**Work order:**
List all lines of the data containing the word "March".

──────── The data

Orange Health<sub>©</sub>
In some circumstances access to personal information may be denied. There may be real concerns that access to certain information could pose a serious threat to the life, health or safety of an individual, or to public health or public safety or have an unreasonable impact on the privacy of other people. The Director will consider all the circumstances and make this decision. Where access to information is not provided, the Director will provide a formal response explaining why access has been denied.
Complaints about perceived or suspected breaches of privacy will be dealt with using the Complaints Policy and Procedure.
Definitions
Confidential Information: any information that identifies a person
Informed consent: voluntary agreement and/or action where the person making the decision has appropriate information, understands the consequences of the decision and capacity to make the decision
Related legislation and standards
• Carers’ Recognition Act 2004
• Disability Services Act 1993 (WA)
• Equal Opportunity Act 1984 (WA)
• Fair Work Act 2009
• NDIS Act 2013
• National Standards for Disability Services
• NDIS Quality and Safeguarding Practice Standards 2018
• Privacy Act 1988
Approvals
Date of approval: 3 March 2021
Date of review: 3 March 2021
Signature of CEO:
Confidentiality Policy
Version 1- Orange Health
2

────────────────
──────── The data

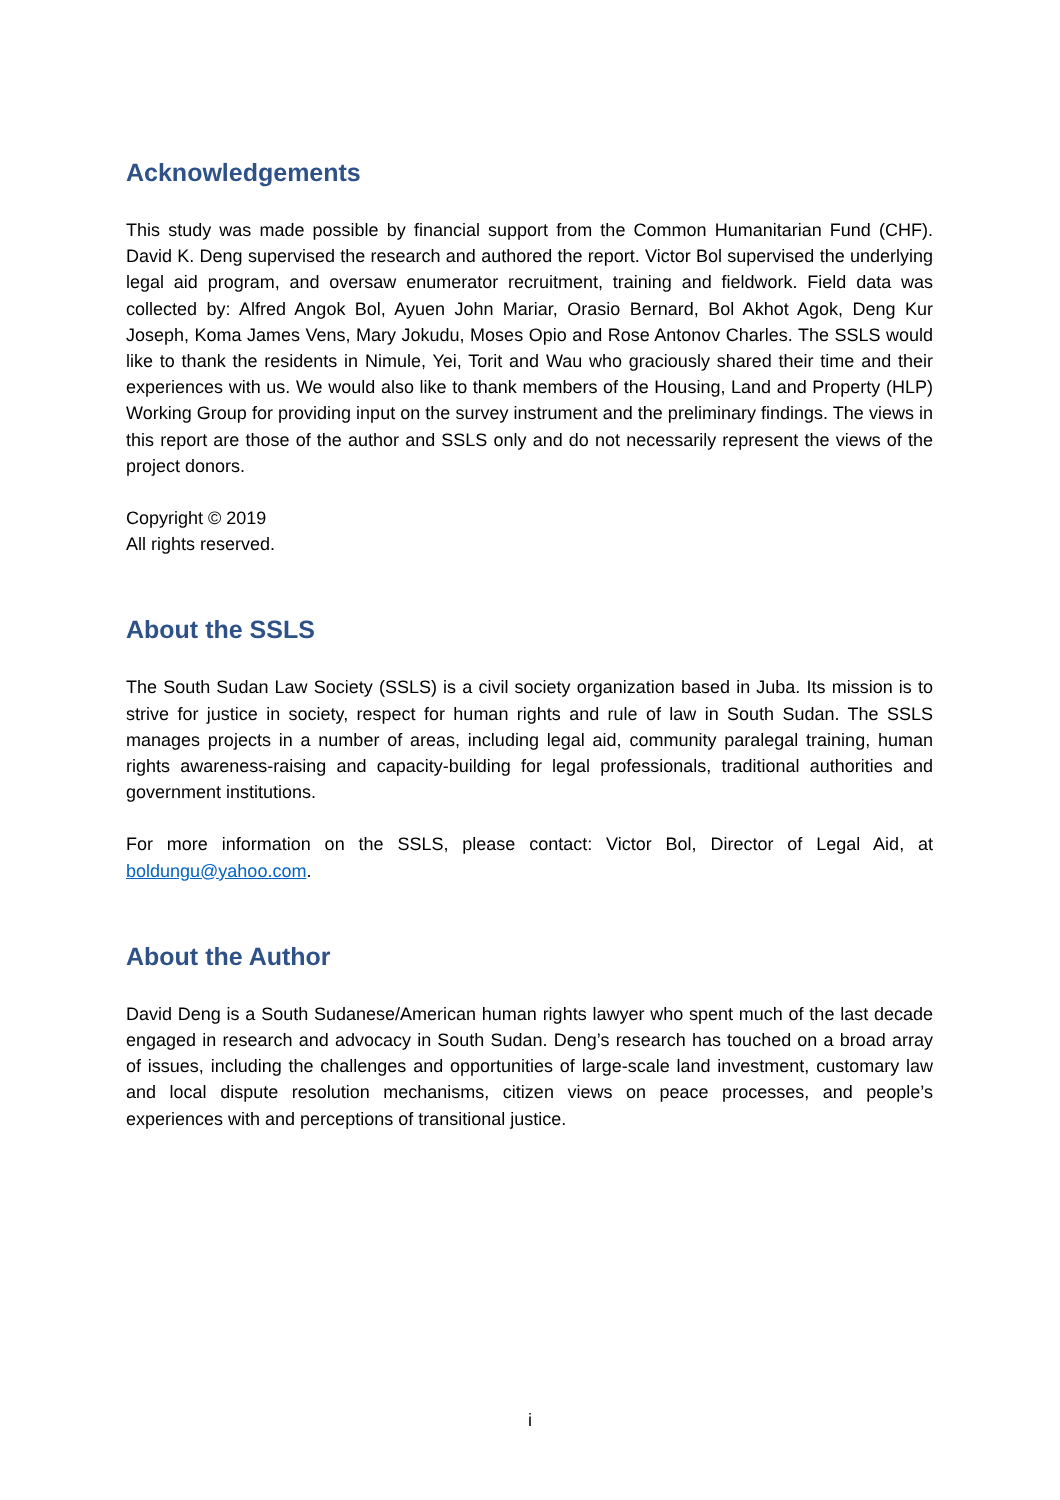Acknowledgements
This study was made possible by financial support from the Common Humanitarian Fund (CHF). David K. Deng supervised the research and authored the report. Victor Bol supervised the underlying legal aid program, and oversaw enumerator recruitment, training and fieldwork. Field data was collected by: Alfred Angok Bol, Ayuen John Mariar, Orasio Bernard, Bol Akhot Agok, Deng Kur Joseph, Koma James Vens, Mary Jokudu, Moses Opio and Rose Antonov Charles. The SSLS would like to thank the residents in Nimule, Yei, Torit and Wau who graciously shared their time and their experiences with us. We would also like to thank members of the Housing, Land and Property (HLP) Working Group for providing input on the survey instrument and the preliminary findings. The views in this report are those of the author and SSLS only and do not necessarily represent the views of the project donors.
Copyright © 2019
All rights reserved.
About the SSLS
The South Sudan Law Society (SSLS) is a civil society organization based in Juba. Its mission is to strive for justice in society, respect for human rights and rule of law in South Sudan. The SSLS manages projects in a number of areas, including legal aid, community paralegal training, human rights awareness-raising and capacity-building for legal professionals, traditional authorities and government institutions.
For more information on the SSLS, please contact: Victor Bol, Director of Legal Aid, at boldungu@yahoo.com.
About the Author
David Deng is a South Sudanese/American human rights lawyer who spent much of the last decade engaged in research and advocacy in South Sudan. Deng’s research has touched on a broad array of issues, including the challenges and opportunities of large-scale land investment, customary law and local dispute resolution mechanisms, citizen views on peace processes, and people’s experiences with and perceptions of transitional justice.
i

────────────────

**Output below:**
Date of approval: 3 March 2021
Date of review: 3 March 2021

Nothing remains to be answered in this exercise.